▶ Brief 1: Please write out, word for word, the part of the food blog from "That is what" up to and including "week he said.".
▶ Brief 2:
Answer these questions from the food blog, each on its own line:
(a) On how many acres of land are the Bobolink cows pasture raised?
(b) On which days is Bobolink at the Lincoln Center greenmarket?
(c) Who made the 2006 Ried Vogelsang, and where is that maker from?
▶ Brief 3:
Decide whether each statement below agrees with the food blog. For each, answer yes or no and quote the words of the blog that settle it.
(a) The Drum is aged for 60 days.
(b) The Bobolink breads are baked in a gas oven.
(c) The meeting at Gramercy Tavern was at 5:30 at the bar.

Selected extract section start

Friday, August 24, 2007

Bobolink Dairy & Bakeyard

Every time I walk to the Union Square farmers’ market in New York on Friday mornings I feel great as soon as I see the little Bobolink Dairy stand. I think this is because it renews my belief that food may be changing for the better in this country, that what really counts, passion and an appreciation of the best local ingredients, is actually taking hold.

That is what Nina & Jonathan White, the Bobolink cheesemakers, are commited to. Let’s start with the cheeses. Their cows are pasture raised on 200 acres of land. The Whites make cheese from April through November from 100% grass-fed milk. They produce 12 different cheeses but depending on the time of year you usually have only 4-5 to choose from. They also make bread. Today, as I was waiting in line, a gentleman ordered two loaves of ciabatta. I noticed his accent and asked him if he were from Italy. He said yes, but that he now lived in NY. He explained that ciabatta meant shoe or slipper. I wondered whether he often came to buy his bread and cheese here. Every week he said.

The three cheeses that I bought today are all made from 100% raw cow’s milk and as far as I am concerned are some of the best cheeses in the world! The Drum is a robust cheese that is aged for 60 days. Everytime I serve it people think I smuggled it from France. The Frolic is a semi firm cheese with a very subtle finish. The cave-aged cheddar is mild and elegant.

Now to the breads: They are all baked in a wood-fired brick oven and made with organic grains and natural yeasts. Today I got the rosemary loaf, but I also love the rye levain with brine-cured Kalamata olives, and the loaf made with garlic and duck fat.

Here is more good news: Bobolink ships across the country so their bread and cheese are something everyone can try. They are at the Union Square location every Friday and the Lincoln Center greenmarket every Thursday and Saturday. Otherwise they are at their farm. Check their great website where you can get much more information on their philosophy, events, and products.

Bobolink dairy & Bakeyard

Wednesday, August 15, 2007

Gramercy Tavern

I recently had a 5:30 meeting at the bar of Gramercy Tavern. The dining room was gradually filling up, and as I sat there watching people order delicious looking food, I decided to ask for a menu too. I hadn’t eaten at Gramercy Tavern for a year or so but I’ve always liked the food and the wine list. I was given two menus, one for the bar and the other for the main dining room. I looked them over and decided to stay on after my meeting and have an early dinner at the bar.

By the time I began mulling over my order, the place was already full with a waiting list for tables and the bar. I started with an heirloom tomato and bread salad that was lovely. I’ve been eating farm fresh tomatoes for the past two weeks and these were perfectly ripe. The toasted cubes of bread rubbed with garlic were a nice compliment and the whole salad sat on a bed of tomato water. The selection of wines by the glass was exceptional. I ordered a glass of the 2006, Ried Vogelsang, made by Heidi Schrock from Burgenland, Austria. Schrock blends really interesting grapes from that region and this wine was fantastic. I’ve also tasted her Muscat and Welschrieslin and they are amazing as well especially at this time of year.

Selected extract section end
Extracted information section start

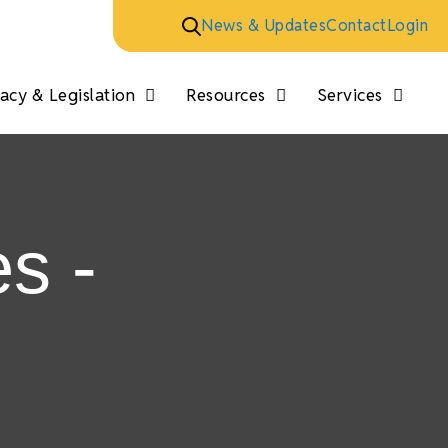
News & Updates
Contact
Login
cy & Legislation
Resources
Services
s -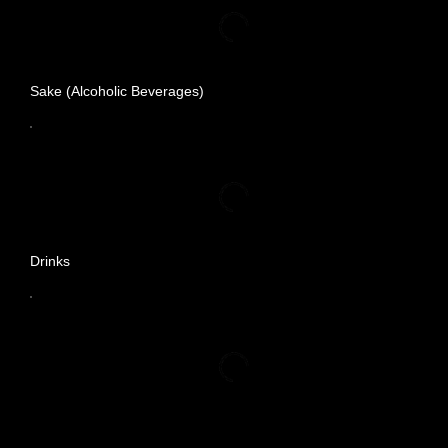
Sake (Alcoholic Beverages)
Drinks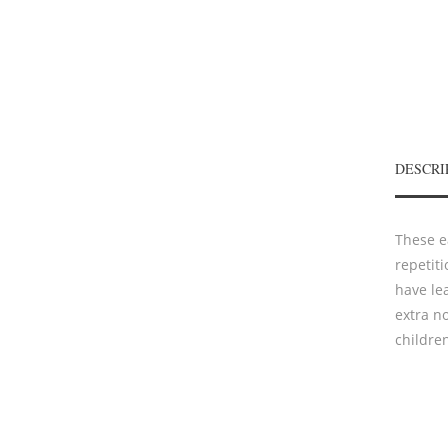
DESCRI
These e
repetit
have le
extra no
childre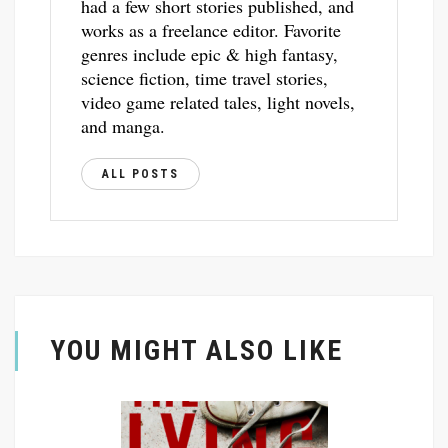
had a few short stories published, and
works as a freelance editor. Favorite
genres include epic & high fantasy,
science fiction, time travel stories,
video game related tales, light novels,
and manga.
ALL POSTS
YOU MIGHT ALSO LIKE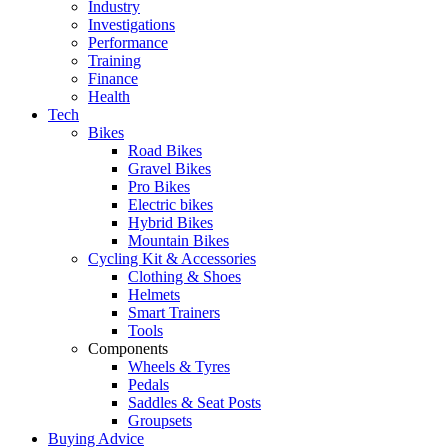
Industry
Investigations
Performance
Training
Finance
Health
Tech
Bikes
Road Bikes
Gravel Bikes
Pro Bikes
Electric bikes
Hybrid Bikes
Mountain Bikes
Cycling Kit & Accessories
Clothing & Shoes
Helmets
Smart Trainers
Tools
Components
Wheels & Tyres
Pedals
Saddles & Seat Posts
Groupsets
Buying Advice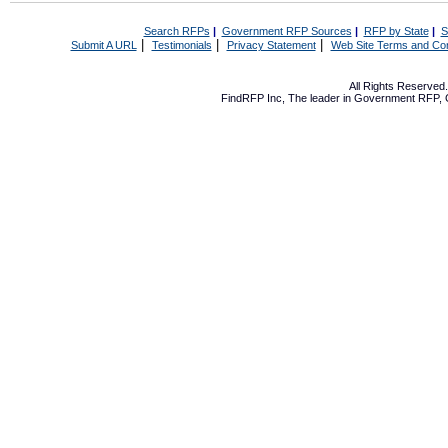
Search RFPs
|
Government RFP Sources
|
RFP by State
|
S
|
|
|
Submit A URL
Testimonials
Privacy Statement
Web Site Terms and Con
All Rights Reserve
FindRFP Inc, The leader in
Government RFP
,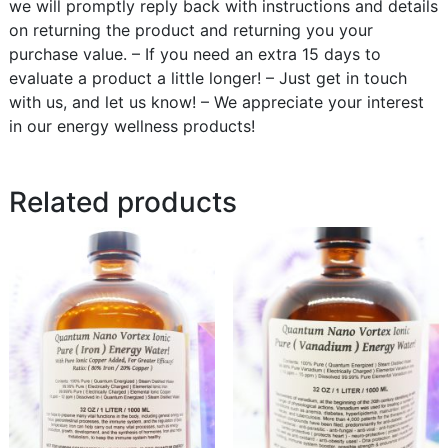
we will promptly reply back with instructions and details
on returning the product and returning you your
purchase value. – If you need an extra 15 days to
evaluate a product a little longer! – Just get in touch
with us, and let us know! – We appreciate your interest
in our energy wellness products!
Related products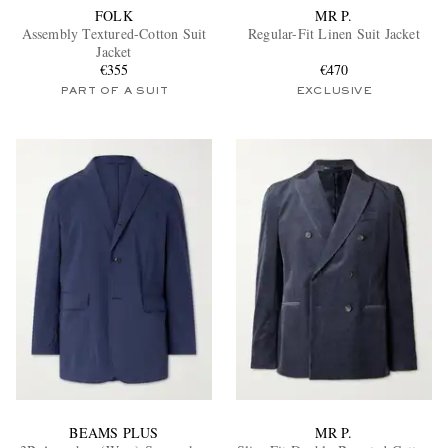
FOLK
MR P.
Assembly Textured-Cotton Suit
Regular-Fit Linen Suit Jacket
Jacket
€355
€470
PART OF A SUIT
EXCLUSIVE
BEAMS PLUS
MR P.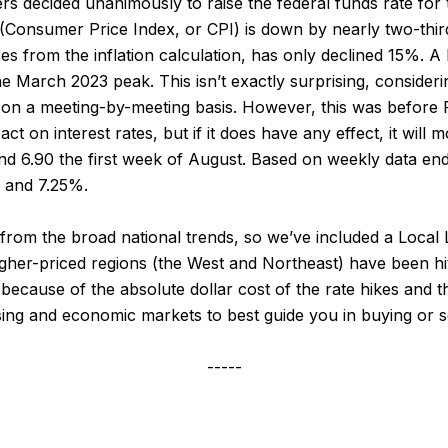
 decided unanimously to raise the federal funds rate for t
 (Consumer Price Index, or CPI) is down by nearly two-thirds
s from the inflation calculation, has only declined 15%. A l
 March 2023 peak. This isn’t exactly surprising, consideri
s on a meeting-by-meeting basis. However, this was before 
act on interest rates, but if it does have any effect, it wil
and 6.90 the first week of August. Based on weekly data en
 and 7.25%.
y from the broad national trends, so we’ve included a Loca
igher-priced regions (the West and Northeast) have been hi
cause of the absolute dollar cost of the rate hikes and the
sing and economic markets to best guide you in buying or s
-----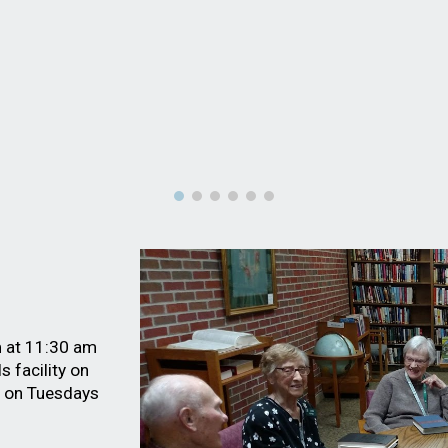
m at 11:30 am
s facility
on
m on Tuesdays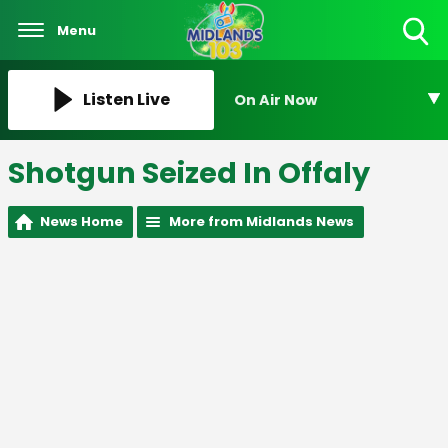
Menu
Toggle
Search
Visibility
Listen Live
On Air Now
Shotgun Seized In Offaly
News Home
More from Midlands News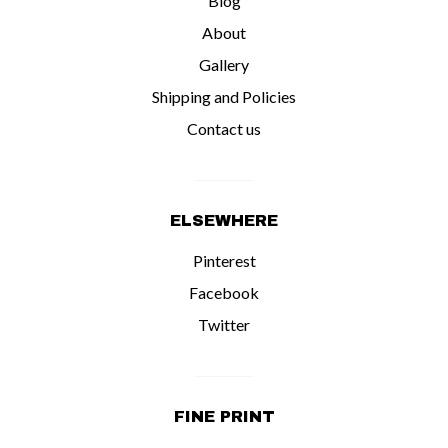
Blog
Contact us
About
Gallery
Shipping and Policies
Contact us
ELSEWHERE
Pinterest
Facebook
Twitter
FINE PRINT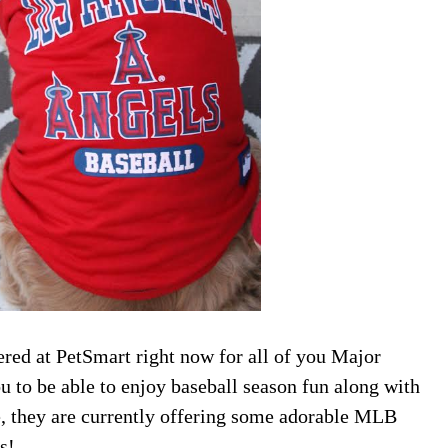
ered at PetSmart right now for all of you Major
 to be able to enjoy baseball season fun along with
ne, they are currently offering some adorable MLB
s!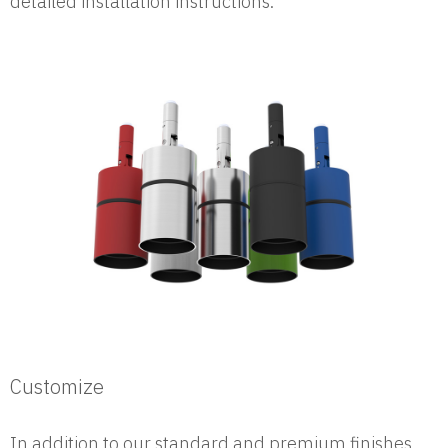
detailed installation instructions.
Customize
In addition to our standard and premium finishes,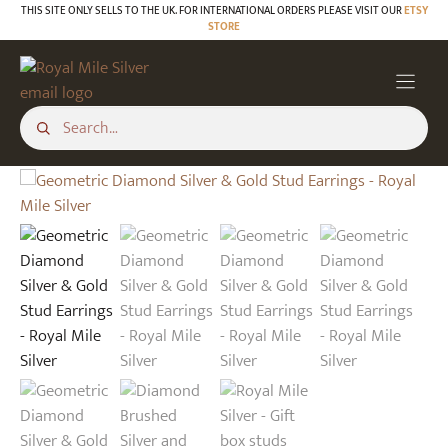
Skip
THIS SITE ONLY SELLS TO THE UK. FOR INTERNATIONAL ORDERS PLEASE VISIT OUR
ETSY
STORE
to
content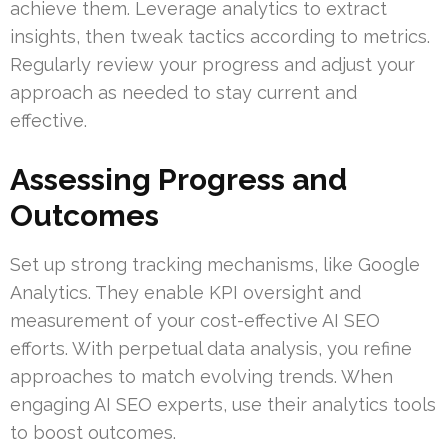
achieve them. Leverage analytics to extract
insights, then tweak tactics according to metrics.
Regularly review your progress and adjust your
approach as needed to stay current and
effective.
Assessing Progress and
Outcomes
Set up strong tracking mechanisms, like Google
Analytics. They enable KPI oversight and
measurement of your cost-effective AI SEO
efforts. With perpetual data analysis, you refine
approaches to match evolving trends. When
engaging AI SEO experts, use their analytics tools
to boost outcomes.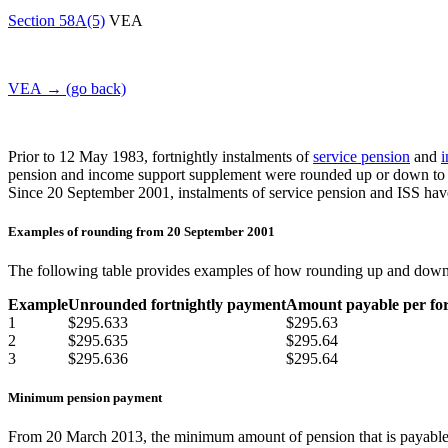
Section 58A(5)
VEA
VEA → (go back)
Prior to 12 May 1983, fortnightly instalments of
service pension
and
i
pension and income support supplement were rounded up or down to the
Since 20 September 2001, instalments of service pension and ISS have 
Examples of rounding from 20 September 2001
The following table provides examples of how rounding up and dow
Example
Unrounded fortnightly payment
Amount payable per for
1
$295.633
$295.63
2
$295.635
$295.64
3
$295.636
$295.64
Minimum pension payment
From 20 March 2013, the minimum amount of pension that is payable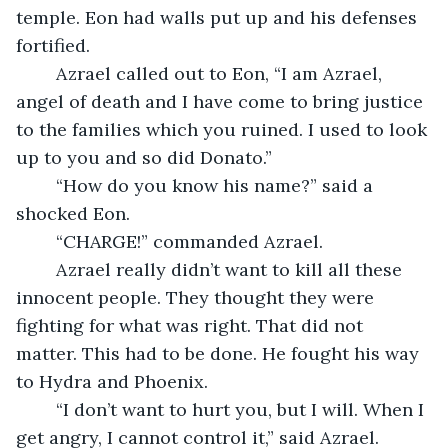
temple. Eon had walls put up and his defenses 
fortified. 
	Azrael called out to Eon, “I am Azrael, 
angel of death and I have come to bring justice 
to the families which you ruined. I used to look 
up to you and so did Donato.”
	“How do you know his name?” said a 
shocked Eon.
	“CHARGE!” commanded Azrael.
	Azrael really didn’t want to kill all these 
innocent people. They thought they were 
fighting for what was right. That did not 
matter. This had to be done. He fought his way 
to Hydra and Phoenix. 
	“I don’t want to hurt you, but I will. When I 
get angry, I cannot control it,” said Azrael.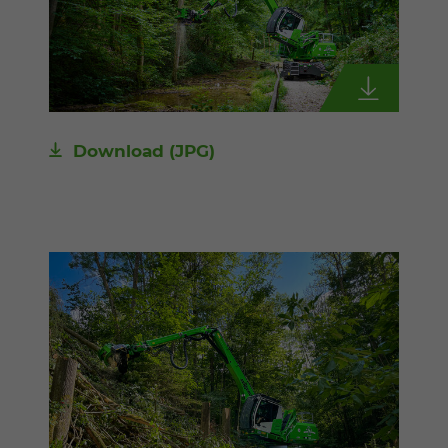
Download
(JPG)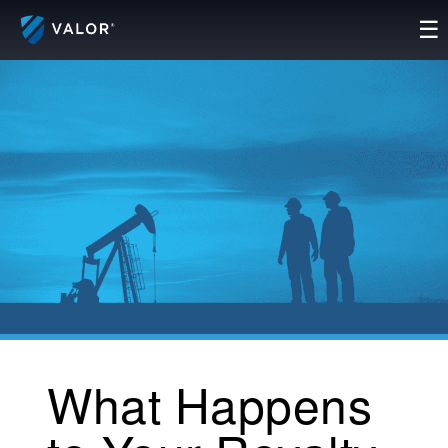
Skip
☰
to
content
What Happens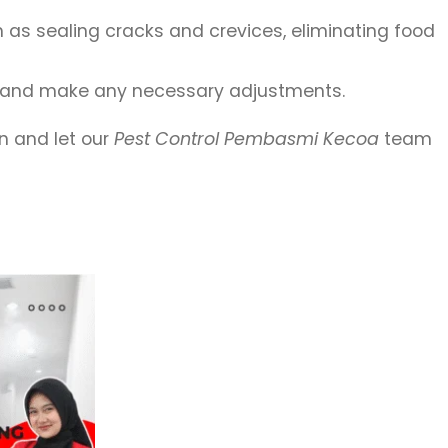
as sealing cracks and crevices, eliminating food
nt and make any necessary adjustments.
on and let our
Pest Control Pembasmi Kecoa
team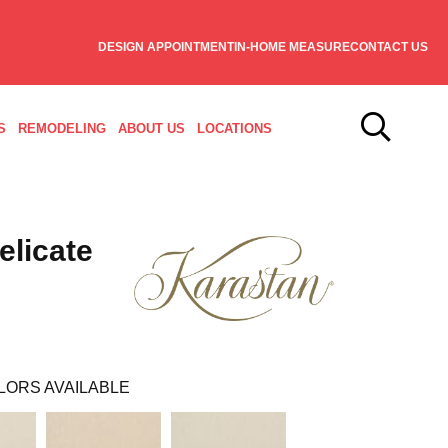
DESIGN APPOINTMENT
IN-HOME MEASURE
CONTACT US
S
REMODELING
ABOUT US
LOCATIONS
elicate
LORS AVAILABLE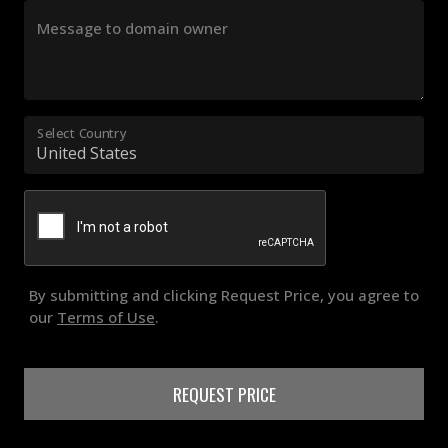
Message to domain owner
Select Country
By submitting and clicking Request Price, you agree to
our
Terms of Use
.
REQUEST PRICE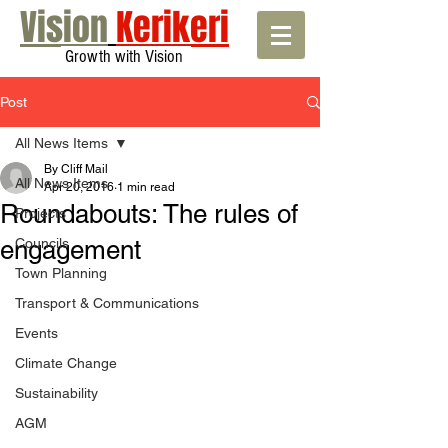
Vision
Kerikeri
Growth with Vision
Post
All News Items
By Cliff Mail
All News Items
Apr 20, 2016
1 min read
Roundabouts: The rules of
Projects
engagement
Councils
Town Planning
Transport & Communications
Events
Climate Change
Sustainability
AGM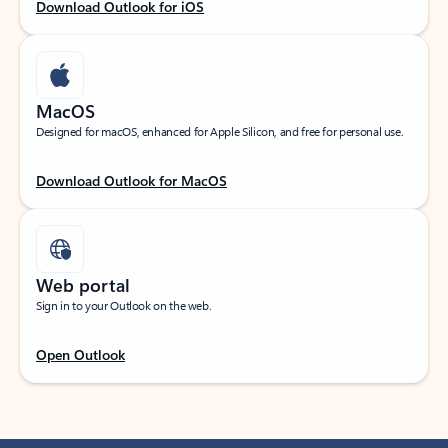
Download Outlook for iOS
MacOS
Designed for macOS, enhanced for Apple Silicon, and free for personal use.
Download Outlook for MacOS
Web portal
Sign in to your Outlook on the web.
Open Outlook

Extracted information section end

▶ Response area 1:
That is what Nina & Jonathan White, the Bobolink cheesemakers, are commited to. Let’s start with the cheeses. Their cows are pasture raised on 200 acres of land. The Whites make cheese from April through November from 100% grass-fed milk. They produce 12 different cheeses but depending on the time of year you usually have only 4-5 to choose from. They also make bread. Today, as I was waiting in line, a gentleman ordered two loaves of ciabatta. I noticed his accent and asked him if he were from Italy. He said yes, but that he now lived in NY. He explained that ciabatta meant shoe or slipper. I wondered whether he often came to buy his bread and cheese here. Every week he said.

▶ Response area 2:
(a) 200 acres.
(b) Thursday and Saturday.
(c) Heidi Schrock, from Burgenland, Austria.

▶ Response area 3:
(a) Yes: "The Drum is a robust cheese that is aged for 60 days."
(b) No: "They are all baked in a wood-fired brick oven"
(c) Yes: "I recently had a 5:30 meeting at the bar of Gramercy Tavern."